Public policy reflects our values. Embedded within the arcane and obtuse language of policy is evidence of what a society honors, admires, and respects. This holds true for policies that impact millions of us and for policies that affect a few.
Recently, I attended an “Appendix E” meeting at my school. Appendix E refers to the section in our master agreement dealing with layoffs in schools. Due to budget cuts, we have to cut a teacher in our department. The first to go are any probationary teachers. If there are no probationary teachers, you go to Appendix E and follow a protocol that involves a series of variables involving points. Since we have no probationary teachers, we had to use Appendix E.
A representative from human resources attends, as well as an association representative. All of the teachers are requested to attend, but not required. Each teacher has to fill out a “cheat sheet” that outlines the various point options for a teacher. This is an open and transparent process. At various points in the meeting, point totals are read aloud. It becomes apparent after a few readings who is not in danger of being cut. In case of a tie, Appendix E uses some tie-breaking formulas. At the end of the process, which took us about an hour, we all knew who was going to be cut.
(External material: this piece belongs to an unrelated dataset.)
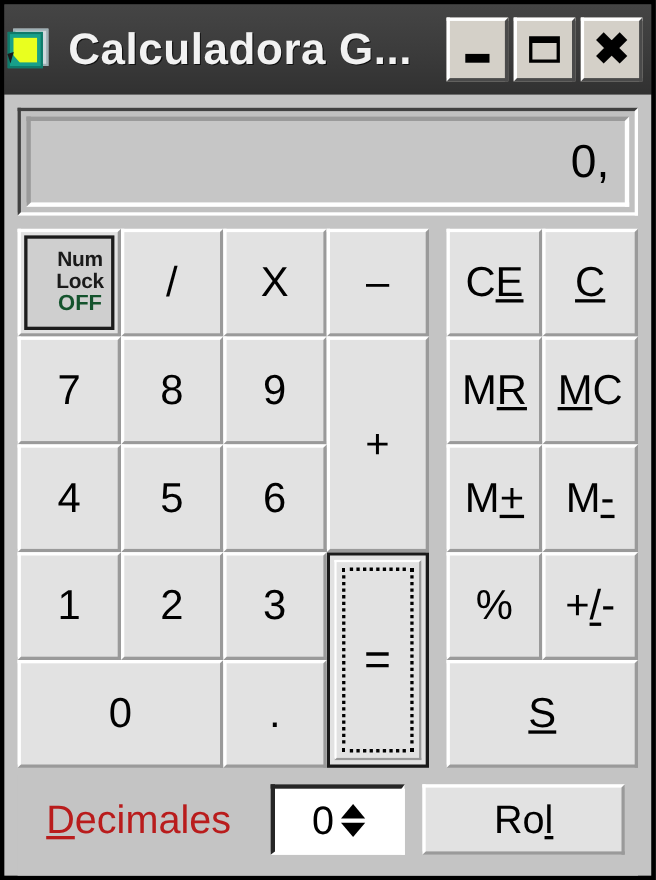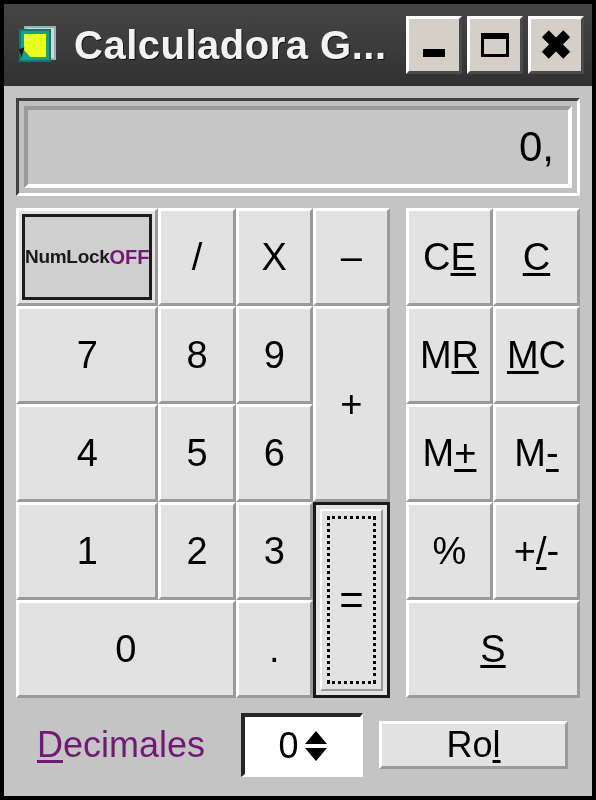"Calculadora G..." #titlebar { padding: 0 8px 0 14px -> 0 8px 0 2px }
We have a very professional and collegial department, so the process was not as tense as I imagine it can get. We joked about how we thought “there would be no math involved since we are all social science teachers.” Or that there should be an attendance bonus of 50 points for teachers who showed up to the process (some colleagues had other commitments, like coaching). I am very proud to be a member of such a thoughtful and open department.
At the end of the meeting I as well as a few colleagues I talked with, felt disappointed and ashamed at the means by which the decision was made. Ashamed that after it was all over, you could not say that the least effective teacher was cut. But then Appendix E isn’t about effectiveness in the classroom; as a matter of fact, there isn’t one reference in the entire process about what you do IN the classroom.
Here are the point opportunities. See if you can find what our process values:
State Certification/Licensure and Area- 26 points for endorsement in area to be reduced and another 5 points for any additional endorsement areas.
Teaching experience-one point per semester taught for a maximum total of 24 points. Additional points per semester for teaching experience outside of the district for a maximum total of 10 points. Points awarded for how long you have taught in your current school as well as points for time in other schools. The maximum total for these two areas cannot exceed 28 points.
Training-Points awarded, not to exceed 11, for training received through the district and for training outside of the district, not to exceed 11. Advanced degrees: 4 for masters, 8 for specialist degree, and 12 for doctorate.
Non-teaching Duties-Co-curricular sponsor, maximum of 4 points. Chairperson, 6 points maximum. Coaching, maximum of 9 points. Member of a committee, in building maximum 8 points, at district level maximum 4 points.
That’s it. That’s how our profession decides who is to be cut: longevity, training, membership on committees, and co-curricular. Can you imagine any other profession using only these characteristics as a representation of what they value? Don’t get me wrong, I do believe that longevity, training, membership, and co-curricular should be factors. But the only factors?
Our association is addressing some of the language in Appendix E. I hope that eventually, as SB 10-191 is implemented, teacher performance can be a factor in these decisions. Our current Appendix E language is a reflection of a time long past, a time when administrators used personal preference to make personnel decisions, a time when we put into policy values that have since changed.